I have a simple Glue ETL Job:
This ETL Job works when everything is in the same account. However, I want to modify it so the S3 bucket and target Data Catalog are in a separate account. How can I do that?
I tried attaching a resource policy to the S3 bucket and Glue Data Catalog. I can successfully create files in the target S3 bucket, but I don't see a new table created in the Glue database. The Run Status is "Succeeded".
Relevant Logs
24/01/17 16:55:17 INFO HadoopDataSink: Failed to create table customer in database my_database after job run with catalogId
com.amazonaws.services.glue.model.EntityNotFoundException: Database my_database not found. (Service: AWSGlue; Status Code: 400; Error Code: EntityNotFoundException;...
ETL Script
import sys
from awsglue.transforms import *
from awsglue.utils import getResolvedOptions
from pyspark.context import SparkContext
from awsglue.context import GlueContext
from awsglue.job import Job
args = getResolvedOptions(sys.argv, ["JOB_NAME"])
sc = SparkContext()
glueContext = GlueContext(sc)
spark = glueContext.spark_session
job = Job(glueContext)
job.init(args["JOB_NAME"], args)
# Source = Relational Database Table
source_db_table = glueContext.create_dynamic_frame.from_options(
connection_type="postgresql",
connection_options={
"useConnectionProperties": "true",
"dbtable": "public.customer",
"connectionName": "my_db_connection",
},
transformation_ctx="source_db_table",
)
# Target = S3 Bucket
target_s3_bucket = glueContext.getSink(
path="s3://my-bucket/data/customer/",
connection_type="s3",
updateBehavior="UPDATE_IN_DATABASE",
partitionKeys=[],
enableUpdateCatalog=True,
transformation_ctx="target_s3_bucket",
)
target_s3_bucket.setCatalogInfo(
catalogDatabase="my_database", catalogTableName="customer"
)
target_s3_bucket.setFormat("glueparquet", compression="snappy")

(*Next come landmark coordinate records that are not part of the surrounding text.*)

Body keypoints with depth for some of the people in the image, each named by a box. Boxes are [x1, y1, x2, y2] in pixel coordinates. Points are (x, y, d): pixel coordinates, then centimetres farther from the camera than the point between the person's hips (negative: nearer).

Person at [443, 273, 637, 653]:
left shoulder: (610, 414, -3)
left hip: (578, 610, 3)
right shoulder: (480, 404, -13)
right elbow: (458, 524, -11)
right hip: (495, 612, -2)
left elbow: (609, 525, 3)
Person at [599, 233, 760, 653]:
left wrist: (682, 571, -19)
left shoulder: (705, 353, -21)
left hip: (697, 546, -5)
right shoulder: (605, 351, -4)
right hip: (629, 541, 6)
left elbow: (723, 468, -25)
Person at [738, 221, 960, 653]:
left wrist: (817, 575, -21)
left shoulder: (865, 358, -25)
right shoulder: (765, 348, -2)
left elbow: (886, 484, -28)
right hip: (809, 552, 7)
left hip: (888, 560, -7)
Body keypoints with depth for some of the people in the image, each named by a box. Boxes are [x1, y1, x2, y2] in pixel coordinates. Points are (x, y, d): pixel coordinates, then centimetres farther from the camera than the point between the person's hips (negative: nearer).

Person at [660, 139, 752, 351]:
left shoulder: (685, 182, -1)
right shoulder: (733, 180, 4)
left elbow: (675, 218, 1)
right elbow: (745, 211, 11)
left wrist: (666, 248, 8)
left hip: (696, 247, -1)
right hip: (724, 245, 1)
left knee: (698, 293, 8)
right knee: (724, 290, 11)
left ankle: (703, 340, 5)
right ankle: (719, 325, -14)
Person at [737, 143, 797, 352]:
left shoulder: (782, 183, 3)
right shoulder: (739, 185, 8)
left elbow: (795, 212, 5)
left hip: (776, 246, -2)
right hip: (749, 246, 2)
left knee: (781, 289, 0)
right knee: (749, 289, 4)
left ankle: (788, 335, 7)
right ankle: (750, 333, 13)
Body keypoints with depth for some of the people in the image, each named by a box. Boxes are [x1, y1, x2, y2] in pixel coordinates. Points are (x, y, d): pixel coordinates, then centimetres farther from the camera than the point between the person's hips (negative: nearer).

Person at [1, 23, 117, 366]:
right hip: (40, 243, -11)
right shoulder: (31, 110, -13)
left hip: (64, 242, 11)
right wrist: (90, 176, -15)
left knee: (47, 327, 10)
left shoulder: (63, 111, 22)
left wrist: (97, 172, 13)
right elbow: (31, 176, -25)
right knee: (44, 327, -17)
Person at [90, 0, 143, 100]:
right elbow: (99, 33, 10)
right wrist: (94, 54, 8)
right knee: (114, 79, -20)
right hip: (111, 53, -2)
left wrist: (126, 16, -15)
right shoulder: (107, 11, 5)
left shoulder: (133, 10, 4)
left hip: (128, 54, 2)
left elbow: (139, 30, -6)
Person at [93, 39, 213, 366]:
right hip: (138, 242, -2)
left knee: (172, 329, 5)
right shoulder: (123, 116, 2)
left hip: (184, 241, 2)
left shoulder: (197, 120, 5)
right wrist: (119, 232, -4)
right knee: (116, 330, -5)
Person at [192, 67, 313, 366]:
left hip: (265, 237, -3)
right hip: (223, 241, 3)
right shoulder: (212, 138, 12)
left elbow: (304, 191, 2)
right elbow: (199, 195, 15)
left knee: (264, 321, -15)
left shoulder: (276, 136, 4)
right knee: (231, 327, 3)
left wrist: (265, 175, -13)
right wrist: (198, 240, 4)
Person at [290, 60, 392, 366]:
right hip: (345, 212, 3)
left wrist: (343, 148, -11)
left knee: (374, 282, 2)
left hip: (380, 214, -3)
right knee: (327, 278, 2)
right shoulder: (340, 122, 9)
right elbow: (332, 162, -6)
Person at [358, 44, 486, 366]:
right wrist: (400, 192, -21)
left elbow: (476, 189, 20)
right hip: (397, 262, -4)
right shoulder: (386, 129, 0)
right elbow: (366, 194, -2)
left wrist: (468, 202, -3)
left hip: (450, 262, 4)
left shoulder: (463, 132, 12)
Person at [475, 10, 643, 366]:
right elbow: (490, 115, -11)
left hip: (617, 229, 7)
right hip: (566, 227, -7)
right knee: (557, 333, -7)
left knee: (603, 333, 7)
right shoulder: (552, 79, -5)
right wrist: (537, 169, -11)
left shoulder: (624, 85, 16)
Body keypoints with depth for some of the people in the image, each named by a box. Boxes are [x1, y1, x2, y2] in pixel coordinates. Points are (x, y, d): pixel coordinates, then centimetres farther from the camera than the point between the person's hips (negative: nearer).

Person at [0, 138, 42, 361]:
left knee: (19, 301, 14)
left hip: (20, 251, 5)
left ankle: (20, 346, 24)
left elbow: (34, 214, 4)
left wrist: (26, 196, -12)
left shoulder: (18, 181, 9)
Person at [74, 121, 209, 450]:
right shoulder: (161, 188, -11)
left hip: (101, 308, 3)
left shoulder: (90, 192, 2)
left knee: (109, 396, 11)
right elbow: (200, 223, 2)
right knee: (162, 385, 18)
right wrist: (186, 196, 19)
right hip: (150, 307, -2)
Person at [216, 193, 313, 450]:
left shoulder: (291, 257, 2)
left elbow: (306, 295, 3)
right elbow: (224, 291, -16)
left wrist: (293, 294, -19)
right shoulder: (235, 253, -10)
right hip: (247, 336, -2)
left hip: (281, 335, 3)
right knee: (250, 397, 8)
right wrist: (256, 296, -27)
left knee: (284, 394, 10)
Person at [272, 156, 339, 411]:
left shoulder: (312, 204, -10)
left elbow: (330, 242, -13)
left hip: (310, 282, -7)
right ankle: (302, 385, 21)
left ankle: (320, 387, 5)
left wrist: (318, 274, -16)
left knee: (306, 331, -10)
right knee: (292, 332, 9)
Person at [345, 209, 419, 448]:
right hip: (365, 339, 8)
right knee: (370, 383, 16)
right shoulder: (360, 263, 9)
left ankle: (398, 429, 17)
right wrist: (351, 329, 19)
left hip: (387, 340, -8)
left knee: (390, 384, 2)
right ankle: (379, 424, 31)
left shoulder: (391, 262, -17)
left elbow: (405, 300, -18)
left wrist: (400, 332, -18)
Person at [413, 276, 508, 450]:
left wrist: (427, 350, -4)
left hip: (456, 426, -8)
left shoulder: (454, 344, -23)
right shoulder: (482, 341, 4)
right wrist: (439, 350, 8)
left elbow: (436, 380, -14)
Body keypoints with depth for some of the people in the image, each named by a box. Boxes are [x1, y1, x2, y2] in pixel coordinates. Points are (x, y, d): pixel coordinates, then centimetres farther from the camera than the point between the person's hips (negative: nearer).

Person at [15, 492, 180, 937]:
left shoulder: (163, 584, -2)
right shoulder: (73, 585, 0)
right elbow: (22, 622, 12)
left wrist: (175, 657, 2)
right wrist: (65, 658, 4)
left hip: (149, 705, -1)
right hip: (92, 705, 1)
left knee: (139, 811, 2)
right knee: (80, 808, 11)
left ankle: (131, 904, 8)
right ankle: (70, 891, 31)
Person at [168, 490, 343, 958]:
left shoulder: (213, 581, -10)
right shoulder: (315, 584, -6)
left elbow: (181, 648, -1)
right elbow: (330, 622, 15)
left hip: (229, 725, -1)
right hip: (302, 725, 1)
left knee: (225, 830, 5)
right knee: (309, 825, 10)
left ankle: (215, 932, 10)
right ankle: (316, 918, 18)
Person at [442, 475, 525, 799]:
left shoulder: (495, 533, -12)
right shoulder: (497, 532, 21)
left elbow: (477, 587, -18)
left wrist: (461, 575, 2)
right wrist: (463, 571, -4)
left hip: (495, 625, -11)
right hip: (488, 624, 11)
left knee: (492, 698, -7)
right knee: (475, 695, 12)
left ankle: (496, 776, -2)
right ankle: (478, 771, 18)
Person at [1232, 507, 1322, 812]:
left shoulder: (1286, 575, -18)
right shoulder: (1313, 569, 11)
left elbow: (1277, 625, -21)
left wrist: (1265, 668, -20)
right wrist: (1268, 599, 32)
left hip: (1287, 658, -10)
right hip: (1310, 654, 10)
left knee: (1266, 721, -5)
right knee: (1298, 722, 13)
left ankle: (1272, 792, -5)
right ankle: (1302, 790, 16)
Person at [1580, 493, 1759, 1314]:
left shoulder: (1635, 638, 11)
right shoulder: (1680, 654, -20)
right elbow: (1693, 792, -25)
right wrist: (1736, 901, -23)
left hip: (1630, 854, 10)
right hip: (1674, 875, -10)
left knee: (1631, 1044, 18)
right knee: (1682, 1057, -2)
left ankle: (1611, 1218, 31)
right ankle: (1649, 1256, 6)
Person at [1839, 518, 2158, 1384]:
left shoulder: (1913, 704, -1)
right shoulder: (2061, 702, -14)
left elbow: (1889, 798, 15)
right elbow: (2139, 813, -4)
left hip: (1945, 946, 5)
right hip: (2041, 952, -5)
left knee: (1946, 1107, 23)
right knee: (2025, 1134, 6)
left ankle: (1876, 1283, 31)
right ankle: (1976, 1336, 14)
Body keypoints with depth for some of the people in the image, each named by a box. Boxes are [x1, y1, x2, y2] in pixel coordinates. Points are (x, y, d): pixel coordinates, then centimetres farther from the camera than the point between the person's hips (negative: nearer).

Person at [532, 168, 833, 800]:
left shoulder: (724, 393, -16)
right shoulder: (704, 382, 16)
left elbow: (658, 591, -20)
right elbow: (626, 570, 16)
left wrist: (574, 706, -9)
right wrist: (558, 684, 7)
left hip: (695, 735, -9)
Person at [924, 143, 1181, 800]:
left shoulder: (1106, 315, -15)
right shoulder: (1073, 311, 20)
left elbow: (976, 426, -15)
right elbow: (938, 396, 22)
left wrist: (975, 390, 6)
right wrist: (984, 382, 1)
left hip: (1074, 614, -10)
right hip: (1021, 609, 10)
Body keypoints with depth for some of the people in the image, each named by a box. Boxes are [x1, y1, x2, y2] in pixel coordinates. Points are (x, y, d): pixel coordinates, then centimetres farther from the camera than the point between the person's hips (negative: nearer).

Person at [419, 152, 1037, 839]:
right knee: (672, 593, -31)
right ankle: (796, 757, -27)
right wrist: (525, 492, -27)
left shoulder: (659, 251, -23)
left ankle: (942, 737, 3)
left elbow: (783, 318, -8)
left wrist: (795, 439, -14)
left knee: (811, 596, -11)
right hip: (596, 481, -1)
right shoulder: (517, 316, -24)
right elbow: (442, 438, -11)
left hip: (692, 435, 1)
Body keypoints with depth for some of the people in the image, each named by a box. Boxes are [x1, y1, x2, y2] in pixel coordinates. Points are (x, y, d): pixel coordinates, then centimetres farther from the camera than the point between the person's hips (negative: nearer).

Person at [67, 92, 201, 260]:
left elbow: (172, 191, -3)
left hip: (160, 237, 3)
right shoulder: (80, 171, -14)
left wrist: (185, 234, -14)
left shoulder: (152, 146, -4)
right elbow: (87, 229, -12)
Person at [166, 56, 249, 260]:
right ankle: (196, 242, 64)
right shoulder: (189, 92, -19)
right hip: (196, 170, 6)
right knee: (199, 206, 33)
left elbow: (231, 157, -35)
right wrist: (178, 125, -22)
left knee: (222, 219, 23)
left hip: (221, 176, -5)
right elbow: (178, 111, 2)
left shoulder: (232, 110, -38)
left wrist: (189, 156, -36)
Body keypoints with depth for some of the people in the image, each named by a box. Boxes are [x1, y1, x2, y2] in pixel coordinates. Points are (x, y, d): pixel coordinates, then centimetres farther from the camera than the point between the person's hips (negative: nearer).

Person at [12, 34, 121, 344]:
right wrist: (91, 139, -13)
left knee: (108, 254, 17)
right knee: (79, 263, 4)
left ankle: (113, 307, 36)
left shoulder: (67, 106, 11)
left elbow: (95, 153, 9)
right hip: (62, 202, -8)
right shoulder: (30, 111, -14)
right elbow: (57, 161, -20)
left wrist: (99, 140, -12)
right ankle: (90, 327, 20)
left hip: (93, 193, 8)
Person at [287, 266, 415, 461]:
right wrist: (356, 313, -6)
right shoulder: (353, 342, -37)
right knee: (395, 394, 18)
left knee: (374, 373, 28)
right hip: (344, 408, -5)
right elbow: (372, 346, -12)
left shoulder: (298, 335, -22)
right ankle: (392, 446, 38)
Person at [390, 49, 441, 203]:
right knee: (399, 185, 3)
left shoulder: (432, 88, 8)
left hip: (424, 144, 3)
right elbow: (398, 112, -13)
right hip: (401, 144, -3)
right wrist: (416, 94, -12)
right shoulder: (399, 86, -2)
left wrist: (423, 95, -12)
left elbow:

target_s3_bucket.writeFrame(source_db_table)
job.commit()
Glue Data Catalog Resource Policy
{
"Version": "2012-10-17",
"Statement": [
{
"Effect": "Allow",
"Principal": {
"AWS": "arn:aws:iam::111111111111:role/my-role"
},
"Action": [
"glue:CreateTable",
"glue:DeleteTable",
"glue:GetPartitions",
"glue:GetTable",
"glue:UpdateTable"
],
"Resource": [
"arn:aws:glue:us-east-1:222222222222:catalog",
"arn:aws:glue:us-east-1:222222222222:database/my_database",
"arn:aws:glue:us-east-1:222222222222:table/my_database/*"
]
}
]
}
You have to set the catalogId
for cross-account access:
target_s3_bucket.setCatalogInfo(
catalogDatabase="my_database", catalogTableName="customer", catalogId="222222222222"
)
Some AWS Glue PySpark and Scala APIs have a catalog ID field. If all the required permissions have been granted to enable cross-account access, an ETL job can make PySpark and Scala calls to API operations across accounts by passing the target AWS account ID in the catalog ID field to access Data Catalog resources in a target account.
If no catalog ID value is provided, AWS Glue uses the caller's own account ID by default, and the call is not cross-account.